Not without reason, the report says, “Most of the claims that have been approved in the past couple of months are those that had the documentary evidence in form of forest department records and yet were rejected or kept pending earlier. Other claims that have the other acceptable evidences are not being considered for approval at all and are being rejected or kept pending and are expected to be rejected once the elections are over. Some of the districts have in fact already started rejecting most of the claims.”
In fact, “the partially approved claims (where the claims were approved, but area was reduced) have also not been brought under the review process and as such no steps are being taken to correct the approved area for such claims. The process of carrying out GPS/ PDA survey for these approved claims is also very slow and the area is also not being revised on the basis of these surveys.”
On the issue of recognizing the community rights of the scheduled areas, especially on forest produce, too, the Gujarat government has been lukewarm. “This is because not enough steps were taken by the state government to raise people’s awareness regarding these provisions of the Act. As a result, only those villages where FRCs were aware of these provisions, have filed these claims”, the report says, adding, “Very few from these claims filed have been approved by the SDLCs / DLCs, although there is no question of rejecting any of these claims. Large number of remaining claims are still pending with SDLCs / DLCs.
Even in case of claims that have been approved by the DLCs, no adhikarpatras or titles have been given to the Gramsabhas for the same. Not a single adhikarpatra or title for community rights over forest resources has so far been issued in the state. As a result, gram sabhas have not been able to form committees and take appropriate steps for the protection, regeneration management for sustainable use of the forest areas. Thus, much needs to be done as far as these rights are concerned”, the report says. According to government sources, as many as 4,448 applications for community rights have been made, out of which only 1,940 have been approved till now.

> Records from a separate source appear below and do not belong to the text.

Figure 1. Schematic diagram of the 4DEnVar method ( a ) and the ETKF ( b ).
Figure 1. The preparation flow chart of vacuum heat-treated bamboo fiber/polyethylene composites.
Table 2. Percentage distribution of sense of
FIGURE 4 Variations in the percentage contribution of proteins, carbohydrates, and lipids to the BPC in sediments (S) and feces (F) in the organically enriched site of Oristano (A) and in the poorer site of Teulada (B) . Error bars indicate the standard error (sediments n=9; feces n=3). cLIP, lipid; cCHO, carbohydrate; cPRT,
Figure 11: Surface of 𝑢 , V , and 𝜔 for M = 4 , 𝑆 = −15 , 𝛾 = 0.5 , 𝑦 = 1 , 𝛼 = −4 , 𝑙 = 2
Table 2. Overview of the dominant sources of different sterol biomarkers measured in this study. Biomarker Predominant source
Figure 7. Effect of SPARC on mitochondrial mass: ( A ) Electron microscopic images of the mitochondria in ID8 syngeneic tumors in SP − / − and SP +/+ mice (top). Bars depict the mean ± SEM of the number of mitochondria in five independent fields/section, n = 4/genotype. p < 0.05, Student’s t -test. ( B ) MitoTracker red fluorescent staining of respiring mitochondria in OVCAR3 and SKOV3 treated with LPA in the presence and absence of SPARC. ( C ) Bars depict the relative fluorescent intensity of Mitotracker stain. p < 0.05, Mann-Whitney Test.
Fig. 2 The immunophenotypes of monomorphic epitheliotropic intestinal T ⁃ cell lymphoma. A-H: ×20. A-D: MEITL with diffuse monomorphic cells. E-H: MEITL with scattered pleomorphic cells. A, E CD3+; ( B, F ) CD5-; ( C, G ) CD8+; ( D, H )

As for Individual and Community Rights in the non-scheduled areas, the report says, “The state has simply not started implementation of this Act in non-scheduled areas in last four years. Hence even the first steps of forming FRCs, SDLCs and DLCs have not been taken. The problems would start appearing only after the process of implementation begins. One issue, on which a clarification needs to be issued in this regard is the status of salt-pan workers. Many agariyas have been extracting ('cultivating') salt in the Little Rann of Kutchh (part of the Wild Ass Sanctuary) for past many years. Their right to do so need to be recognized under this Act. But it is not clear as to which provision of the Act would apply for these rights. Necessary clarification in this regard needs to be urgently issued.”